The talk *and* the walk: Pope St. Pius X

CNA has a beautiful Papal intervention, aimed at stressing the necessity of good evangelisation work.

One must say, this Pope is good at talking. Take for example these two phrases:

“It is important to make them understand that being Christian is not a type of outfit that one wears in private or on special occasions, but something living and totalizing, capable of taking all that is good in modernity.”

“proclaiming Jesus Christ, the sole Savior of the world, is more complex today than in the past, but our task continues to be the same as at the beginning of our history. The mission hasn’t changed, just as the enthusiasm and courage that motivated the apostles and first disciples should not change.”

I see a slight problem, though. To talk the talk is all good and fine, but from a Pope able to talk the talk with such clarity, one would expect the ability to walk the walk with far more energy and determination than this is the case now. It seems to me more and more that Pope Benedict sees himself not as an enforcer of orthodoxy, but as one whose task is to prepare the way for future orthodoxy. He often gives to me the impression that he is working so that his successors may act, but without acting directly with anywhere near the energy that would be required.

Summorum Pontificum
was obviously huge, and Universae Ecclesiae provides the priests and faithful (after, if I may say so, too many years of inaction) with valid instruments to improve its implementation. What I miss, though, is the concrete action on the ground, the factual providing for robust evangelisation rather than the talking about it; in short, the walk.
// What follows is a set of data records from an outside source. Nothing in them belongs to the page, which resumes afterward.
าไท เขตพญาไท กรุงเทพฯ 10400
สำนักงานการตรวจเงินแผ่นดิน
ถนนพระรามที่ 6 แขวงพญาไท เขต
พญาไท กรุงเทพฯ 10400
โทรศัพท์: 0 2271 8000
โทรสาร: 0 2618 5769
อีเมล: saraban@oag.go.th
We still are afflicted with bishops like Nourrichard (Benedict’s appointment to his present position) and Fonlupt (whose very recent appointment even sparked a reaction in form of a letter from French priests); we have an Archbishop of Westminster (also a Benedict’s appointment to his present position) openly boasting that he is nuanced about homosexual relationships and doesn’t know whether he will celebrate their “marriages”. If you read around this blog, you’ll find many more examples, but you get my drift: evangelisation is best made by first putting one’s house in order.

The Church is not in order. The number of bishops with either heterodox views or without the guts to defend orthodoxy is staggering. The situation is so bad, that when a bishop dares to do his job properly this makes huge waves, so unexpected it is. Many of these liberal, heterodox or cowardly bishops have been appointed, and continue to be appointed, by Pope Benedict and I am sorry to say so, but as long as this continues every beautiful talk about the need of a new evangelisation will sound little more than verbal decoration.

Make no mistake, I am a big fan of Pope Benedict’s reforms and I think that, as a Pope, he is a huge improvement on his saintly but catastrophic predecessor. Still, I think that he will be remembered rather as a Pope who prepared the ground for concrete action, than as one who acted decisively himself.

Summorum Pontificum is no concrete action if after four years we still have very few Latin Masses, and nice talks about the needs of evangelisation are no concrete action if the evangelisation is then left to the devices of the Nourrichards of this world, whom the Pontiff himself appoints. Concrete action is to take care that the sheep are provided with good shepherds, and that the shepherds take care that the priests are sound.

Evangelisation via television doesn’t work, much less evangelisation via “encouragement speech” to people whose theology and praxis is almost beyond repair. Evangelisation is done from the pulpit; with a reverent celebration at the altar; with a strong defiance of unChristian politicians; with an insisted, frontal assault on secular thinking.

Most of all, evangelisation is done by forcing the Nourrichards of the world to march allineati e coperti like as many soldiers, or by getting rid of them without delay.